MIFair: A Mutual-Information Framework for Intersectionality and Multiclass Fairness
For ML practitioners needing a flexible, unified fairness framework, MIFair consolidates diverse fairness notions into one coherent approach, enabling consistent benchmarking and addressing previously unaddressed multi-attribute scenarios.
MIFair introduces a mutual-information-based framework for bias assessment and mitigation that supports intersectionality and multiclass settings, effectively reducing bias across multiple attributes while maintaining predictive performance.
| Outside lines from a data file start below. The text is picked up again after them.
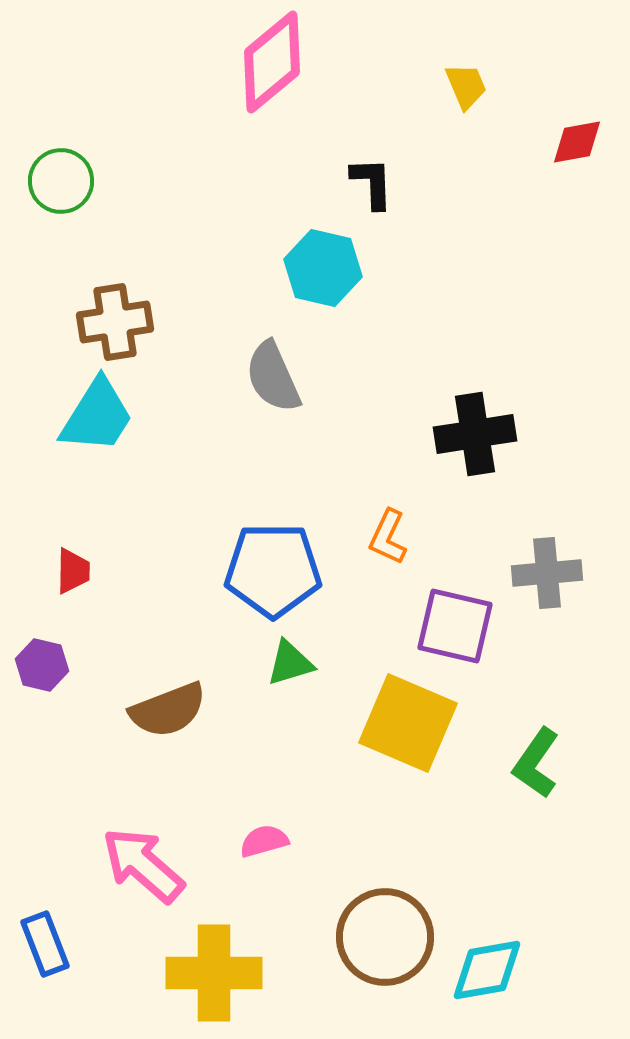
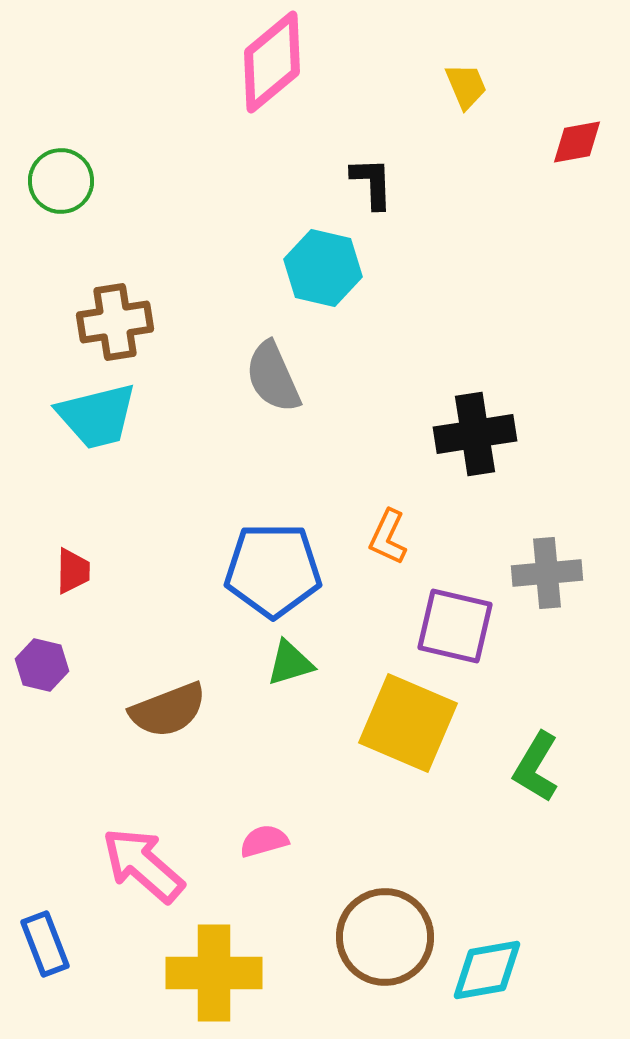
cyan trapezoid: rotated 44 degrees clockwise
green L-shape: moved 4 px down; rotated 4 degrees counterclockwise
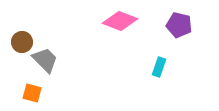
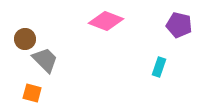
pink diamond: moved 14 px left
brown circle: moved 3 px right, 3 px up
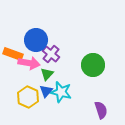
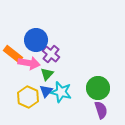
orange rectangle: rotated 18 degrees clockwise
green circle: moved 5 px right, 23 px down
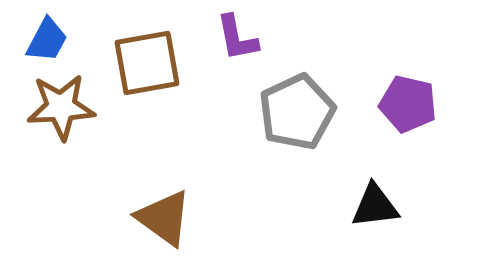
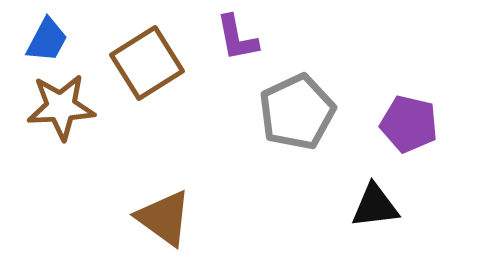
brown square: rotated 22 degrees counterclockwise
purple pentagon: moved 1 px right, 20 px down
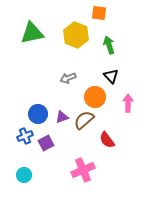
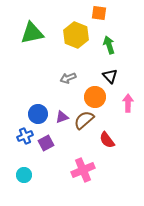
black triangle: moved 1 px left
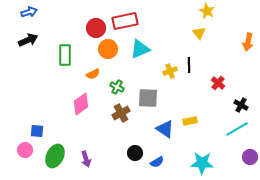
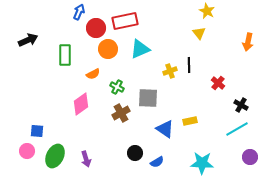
blue arrow: moved 50 px right; rotated 49 degrees counterclockwise
pink circle: moved 2 px right, 1 px down
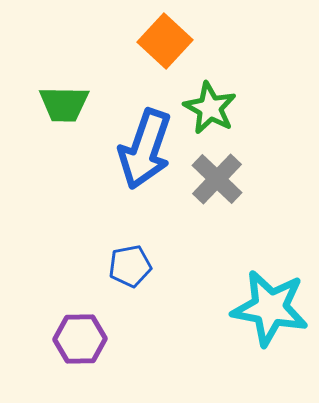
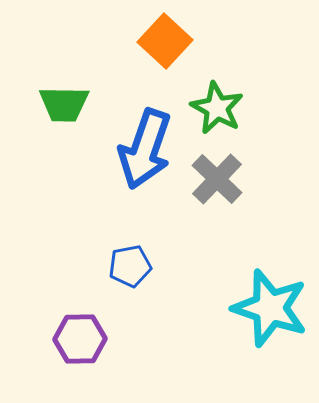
green star: moved 7 px right
cyan star: rotated 8 degrees clockwise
Fairness in machine learning remains challenging due to its ethical complexity, the absence of a universal definition, and the need for context-specific bias metrics. Existing methods still struggle with intersectionality, multiclass settings, and limited flexibility and generality. To address these gaps, we introduce MIFair, a unified framework for bias assessment and mitigation based on mutual information. MIFair provides a flexible metric template and an in-processing mitigation method inspired by the Prejudice Remover, defining group fairness as statistical independence between prediction-derived variables and sensitive attributes. We further strengthen its information-theoretic foundation by establishing equivalences with widely used fairness notions such as independence and separation. MIFair naturally supports intersectionality, complex subgroup structures, and multiclass classification and employs regularization-based training to reduce bias according to the selected metric. Its key advantage is its versatility: it consolidates diverse fairness requirements into a single coherent framework, enabling consistent benchmarking and simplifying practical use. Experiments on real-world tabular and image datasets show that MIFair effectively reduces bias, including previously unaddressed multi-attribute scenarios, while maintaining strong predictive performance across the evaluated settings.